Arctic super food in Lapland
Photo by: Eeva Mäkinen

Taste of Northern nature - Local food from Lapland

The purity of northern wilderness and the care that Finns take in preparing any meal guarantees some of the most mouth-watering dishes you’ve ever tried. The cuisine may be simple, but it’s packed full of fresh flavors such as fresh berries, mushrooms and game.


Reindeer have been herded in Lapland for centuries. Despite roaming free in the wilderness, the reindeer are all owned by someone. Reindeer is traditionally sautéed and served with lingonberries and mashed potatoes, but the delicacy is also available as ribs, pizzas, burgers, and even sushi!

reindeer & potatoes
Photo by: Inka Hyvönen

Bread cheese

Soft bread cheese leipäjuusto has been slightly grilled, giving it the distinctive brown marks. The food is also known as ‘’squeaky cheese’’ due to the sound it makes when you chew on it. The cheese is traditionally paired up with cloudberries and served as a dessert, but some also enjoy the cheese in their cup of coffee!

bread cheese
Photo by: Inka Hyvönen


Arctic forests and bogs grow bilberries, cloudberries and bright red lingonberries every summer right around the time the Midnight Sun starts setting. You are allowed to pick as long as the environment isn’t damaged, thanks to the universal Everyone’s Right. Berry picking is popular in Lapland for both young and old, and the best berry patches are usually kept secret!

wild berries from Lapland
Photo by: Terhi Tuovinen | Lapland Material Bank


Some of the best salmon rivers in Europe and the many lakes around the area make Lapland a fisherman’s paradise, and one of the best reasons to visit in the summer.
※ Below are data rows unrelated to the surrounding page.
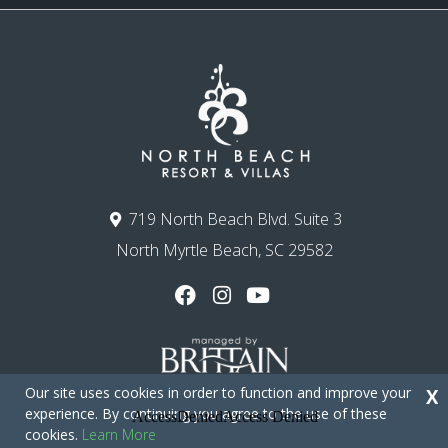
719 North Beach Blvd. Suite 3
North Myrtle Beach, SC 29582
Our site uses cookies in order to function and improve your
X
experience. By continuing you agree to the use of these
cookies.
Learn More
Copyright © 2026 - North Beach Resort & Villas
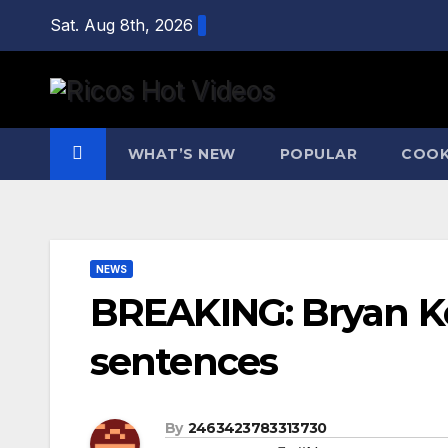
Skip
Sat. Aug 8th, 2026
to
content
WHAT’S NEW
POPULAR
COOK
NEWS
BREAKING: Bryan Koh
sentences
By
2463423783313730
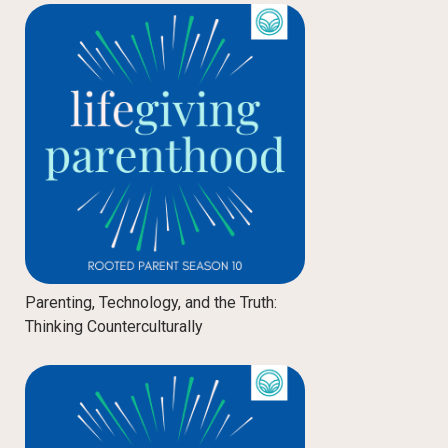
Parenting, Technology, and the Truth:
Thinking Counterculturally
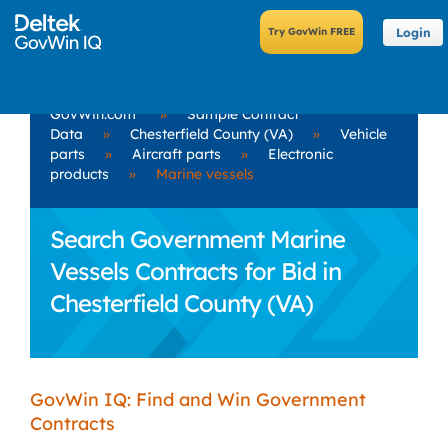
Login
GovWin.com
»
Sample Contract
Data
»
Chesterfield County (VA)
»
Vehicle
parts
»
Aircraft parts
»
Electronic
products
»
Marine vessels
Search Government Marine
Vessels Contracts for Bid in
Chesterfield County (VA)
GovWin IQ: Find and Win Government
Contracts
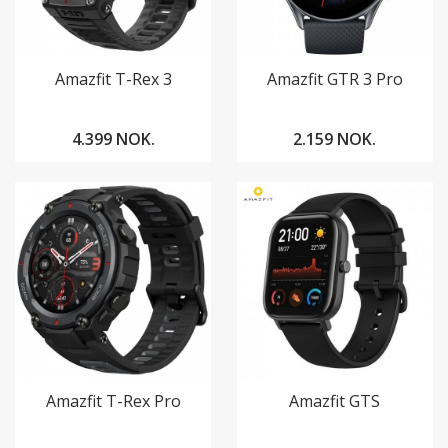
Amazfit T-Rex 3
Amazfit GTR 3 Pro
4.399 NOK.
2.159 NOK.
Amazfit T-Rex Pro
Amazfit GTS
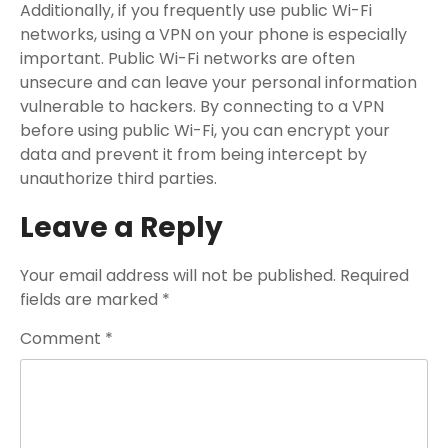
Additionally, if you frequently use public Wi-Fi
networks, using a VPN on your phone is especially
important. Public Wi-Fi networks are often
unsecure and can leave your personal information
vulnerable to hackers. By connecting to a VPN
before using public Wi-Fi, you can encrypt your
data and prevent it from being intercept by
unauthorize third parties.
Leave a Reply
Your email address will not be published.
Required
fields are marked
*
Comment
*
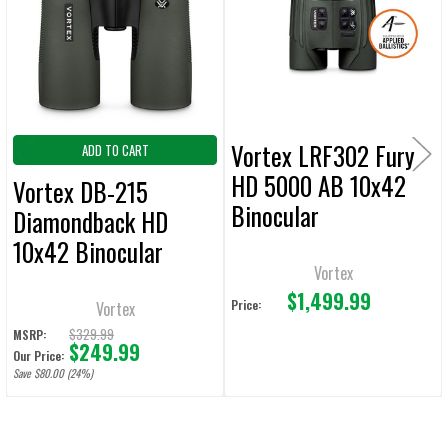
ADD
SELECTED
TO CART
Vortex LRF302 Fury
ADD TO CART
HD 5000 AB 10x42
Vortex DB-215
Binocular
Diamondback HD
10x42 Binocular
Vortex
$1,499.99
Price:
Vortex
$329.99
MSRP:
$249.99
Our Price:
Save $80.00 (24%)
The fish is often cooked slowly near an open fire or by smoking it, which gives the food a strong, hearty aroma, as well as works as a way of preserving it better.

fried fish
Photo by: Inka Hyvönen


Everyone’s Right also gives people the freedom to pick another treat besides berries: mushrooms. For example, pine mushroom (Japanese matsutake) can be found from the forests of Lapland in late summer and autumn. The mushroom is considered a delicacy especially in Japan, where price for kilo can climb up to hundreds of euros!

Wild mushrooms from Lapland
Photo by: Terhi Tuovinen | Lapland Material Bank

Barley flatbread

Barley has been one of the few grains to survive in the Arctic climate of Lapland. In addition to being used for baking and brewing, barley has traditionally been added into stews to richen up the dish. Enjoy the barley flatbread rieska with a slip of butter!
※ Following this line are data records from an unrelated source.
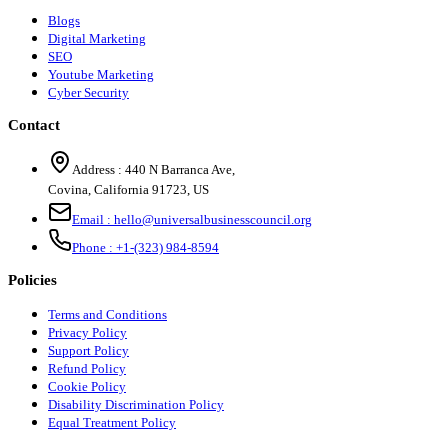
Blogs
Digital Marketing
SEO
Youtube Marketing
Cyber Security
Contact
Address :
440 N Barranca Ave,
Covina, California 91723, US
Email :
hello@universalbusinesscouncil.org
Phone :
+1-(323) 984-8594
Policies
Terms and Conditions
Privacy Policy
Support Policy
Refund Policy
Cookie Policy
Disability Discrimination Policy
Equal Treatment Policy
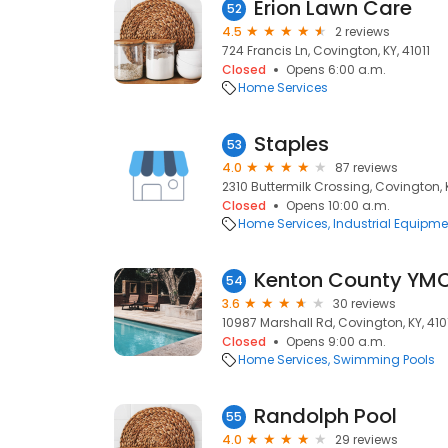
Erion Lawn Care
52
4.5
2 reviews
724 Francis Ln, Covington, KY, 41011
Closed
Opens 6:00 a.m.
Home Services
Staples
53
4.0
87 reviews
2310 Buttermilk Crossing, Covington, K
Closed
Opens 10:00 a.m.
Home Services
Industrial Equipme
Kenton County YM
54
3.6
30 reviews
10987 Marshall Rd, Covington, KY, 410
Closed
Opens 9:00 a.m.
Home Services
Swimming Pools
Randolph Pool
55
4.0
29 reviews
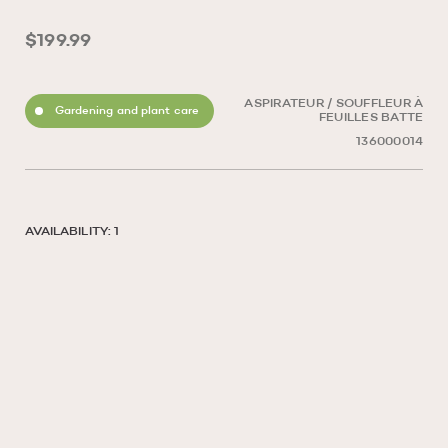
$199.99
ASPIRATEUR / SOUFFLEUR À
Gardening and plant care
FEUILLES BATTE
136000014
AVAILABILITY: 1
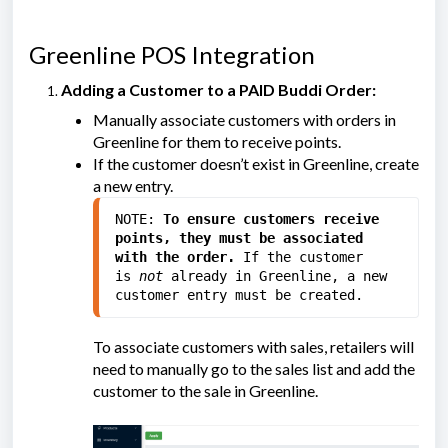
Greenline POS Integration
Adding a Customer to a PAID Buddi Order:
Manually associate customers with orders in
Greenline for them to receive points.
If the customer doesn’t exist in Greenline, create
a new entry.
NOTE: 
To ensure customers receive 
points, they must be associated 
with the order.
 If the customer 
is
 not 
already in Greenline, a new 
customer entry must be created.
To associate customers with sales, retailers will
need to manually go to the sales list and add the
customer to the sale in Greenline.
Barley flatbread from Lapland
Photo by: Inka Hyvönen

Almond potatoes

Much like some of the world’s finest cheeses and wines, ‘’Lapin Puikula’’ has the PDO (Protected Designation of Origin) label in the European Union, which means that only this specific type of potato cultivated in Lapland can carry the name. Enjoy the starchy potatoes as a side with reindeer or fish, or try them out as fries!